Discussion: In this case, the patient was on two antibiotics concomitantly. We cannot confirm the actual culprit drug, but more likely from ceftaroline. There have been several reports of ceftaroline causing drug hypersensitivity reactions, including SJS, anaphylaxis or DRESS syndrome. Daptomycin has also been implicated to cause some hypersensitivity reactions but the incidence of SJS has been attributed more to ceftaroline. In addition, ceftaroline has been shown to cause agranulocytosis and neutropenia in several reports, especially with prolonged use. Our patient developed mucocutaneous reaction and neutropenia after 3 weeks of antibiotic use. Although SJS was diagnosed immediately, it is important to bear in mind some prognostic factors. The SCORTEN score uses 7 variables, 1 point allocated for each variable. A SCORTEN score ≥ 2 is associated with increased mortality and should be referred to ICU or burn unit. Our patient had a score of 3 and was admitted appropriately to the ICU. Management is largely supportive. The use of systemic therapies including corticosteroids remain controversial. Early withdrawal of inciting agent is key as it may improve prognosis. In cases of neutropenia, withdrawal of ceftaroline resulted in normalization of WBC within 1 week.

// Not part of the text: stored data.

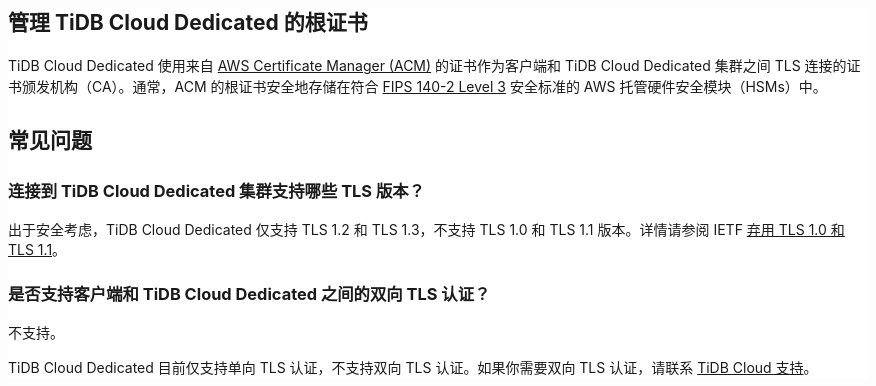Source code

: ## 管理 TiDB Cloud Dedicated 的根证书

TiDB Cloud Dedicated 使用来自 [AWS Certificate Manager (ACM)](https://aws.amazon.com/certificate-manager/) 的证书作为客户端和 TiDB Cloud Dedicated 集群之间 TLS 连接的证书颁发机构（CA）。通常，ACM 的根证书安全地存储在符合 [FIPS 140-2 Level 3](https://csrc.nist.gov/projects/cryptographic-module-validation-program/Certificate/3139) 安全标准的 AWS 托管硬件安全模块（HSMs）中。

## 常见问题

### 连接到 TiDB Cloud Dedicated 集群支持哪些 TLS 版本？

出于安全考虑，TiDB Cloud Dedicated 仅支持 TLS 1.2 和 TLS 1.3，不支持 TLS 1.0 和 TLS 1.1 版本。详情请参阅 IETF [弃用 TLS 1.0 和 TLS 1.1](https://datatracker.ietf.org/doc/rfc8996/)。

### 是否支持客户端和 TiDB Cloud Dedicated 之间的双向 TLS 认证？

不支持。

TiDB Cloud Dedicated 目前仅支持单向 TLS 认证，不支持双向 TLS 认证。如果你需要双向 TLS 认证，请联系 [TiDB Cloud 支持](/tidb-cloud/tidb-cloud-support.md)。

Conclusions: Steven-Johnson Syndrome is a rare mucocutaneous immune-complex mediated hypersensitivity reaction, mostly triggered by medications. It has an incidence of about 2-7 per million/year. We present a case of SJS and concurrent neutropenia resulting from antibiotic use. This case highlights the importance of prompt recognition and management of SJS. Concomitant side effects of possible culprit medication can facilitate diagnosis and early withdrawal of offending agents which can improve prognosis.